Immunodominance in CD4 T Cell Responses
Our research seeks to understand the elements in vivo that dictate the selective specificities in CD4 T cells during protective immune responses, the competitive events that shape selective recognition of foreign and pathogenic organisms in vivo. We seek to identify links between the specificity and function of CD4 T cells. A major interest in our laboratory is the role of CD4 T cells in immunity to influenza infection and vaccination, using both animal models and human studies. We have developed the technology to comprehensively evaluate the antigen specificity and the magnitude of the CD4 T cell responses using completely unbiased methodology and have most recently focused on the role and specificity of CD4 T cells in promoting neutralizing antibody responses to influenza infection and vaccination both in human subjects and animal models.
To address these research topics, our lab utilizes many sophisticated tools and approaches, such as novel, recombinant fluorescent reporter viruses, multiparameter flow cytometry, imaging, gene expression and multiple animal models of influenza infection and vaccination.
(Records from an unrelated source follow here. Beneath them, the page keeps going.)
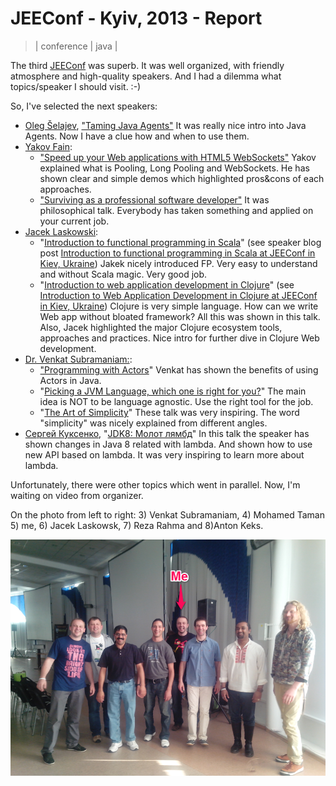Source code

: # JEEConf - Kyiv, 2013 - Report
> | conference | java |

The third [JEEConf](http://jeeconf.com/) was superb. It was well organized, with friendly atmosphere and high-quality speakers. And I had a dilemma what topics/speaker I should visit. :-)
  
So, I've selected the next speakers:  

* [Oleg Šelajev](http://jeeconf.com/speakers/#shelaev), ["Taming Java Agents"](http://jeeconf.com/program/#java-agents)
It was really nice intro into Java Agents. Now I have a clue how and when to use them.
* [Yakov Fain](http://jeeconf.com/speakers/#fain):
  * ["Speed up your Web applications with HTML5 WebSockets"](http://jeeconf.com/program/#html5-websockets)
Yakov explained what is Pooling, Long Pooling and WebSockets. He has shown clear and simple demos which highlighted pros&cons of each approaches.
  * ["Surviving as a professional software developer"](http://jeeconf.com/program/#professional-developer)
It was philosophical talk. Everybody has taken something and applied on your current job.
* [Jacek Laskowski](http://jeeconf.com/speakers/#laskowski): 
  * "[Introduction to functional programming in Scala](http://jeeconf.com/program/#functional-programming-in-scala)" (see speaker blog post [Introduction to functional programming in Scala at JEEConf in Kiev, Ukraine](http://blog.japila.pl/2013/05/introduction-to-functional-programming-in-scala-at-jeeconf-in-kiev-ukraine/))
Jakek nicely introduced FP. Very easy to understand and without Scala magic. Very good job.
  * "[Introduction to web application development in Clojure](http://jeeconf.com/program/#web-development-in-clojure)" (see [Introduction to Web Application Development in Clojure at JEEConf in Kiev, Ukraine](http://blog.japila.pl/2013/05/introduction-to-web-application-development-in-clojure-at-jeeconf-in-kiev-ukraine/)) Clojure is very simple language. How can we write Web app without bloated framework? All this was shown in this talk. Also, Jacek highlighted the major Clojure ecosystem tools, approaches and practices. Nice intro for further dive in Clojure Web development.
* [Dr. Venkat Subramaniam:](http://jeeconf.com/speakers/#subramaniam):
  * ["Programming with Actors](http://jeeconf.com/program/#programming-with-actors)"
Venkat has shown the benefits of using Actors in Java.
  * "[Picking a JVM Language, which one is right for you?](http://jeeconf.com/program/#jvm-languages)"
The main idea is NOT to be language agnostic. Use the right tool for the job.
  * "[The Art of Simplicity](http://jeeconf.com/program/#simplicity)"
These talk was very inspiring. The word "simplicity" was nicely explained from different angles.
* [Сергей Куксенко](http://jeeconf.com/speakers/#kuksenko), "[JDK8: Молот лямбд](http://jeeconf.com/program/#jdk8-lambda-changes)"
In this talk the speaker has shown changes in Java 8 related with lambda. And shown how to use new API based on lambda. It was very inspiring to learn more about lambda.  

Unfortunately, there were other topics which went in parallel. Now, I'm waiting on video from organizer.  
  
On the photo from left to right: 3) Venkat Subramaniam, 4) Mohamed Taman 5) me, 6) Jacek Laskowsk, 7) Reza Rahma and 8)Anton Keks.  

![](2013-05-27-jeeconf-kiev/jeeconf.png)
To complement the mechanistic studies we are performing in animal models, we are also assessing cellular responses from human samples. To this end, insights gained from our studies from human vaccine trials aim to dissect correlates of immune protection and reveal possible links between antigen specificity and effector function of CD4 T cells. Because our work is highly interdisciplinary, we currently have exciting intra and inter-center collaborations with virologists and infectious disease specialists, providing a wide range of expertise and clinically relevant, research-focused training opportunities.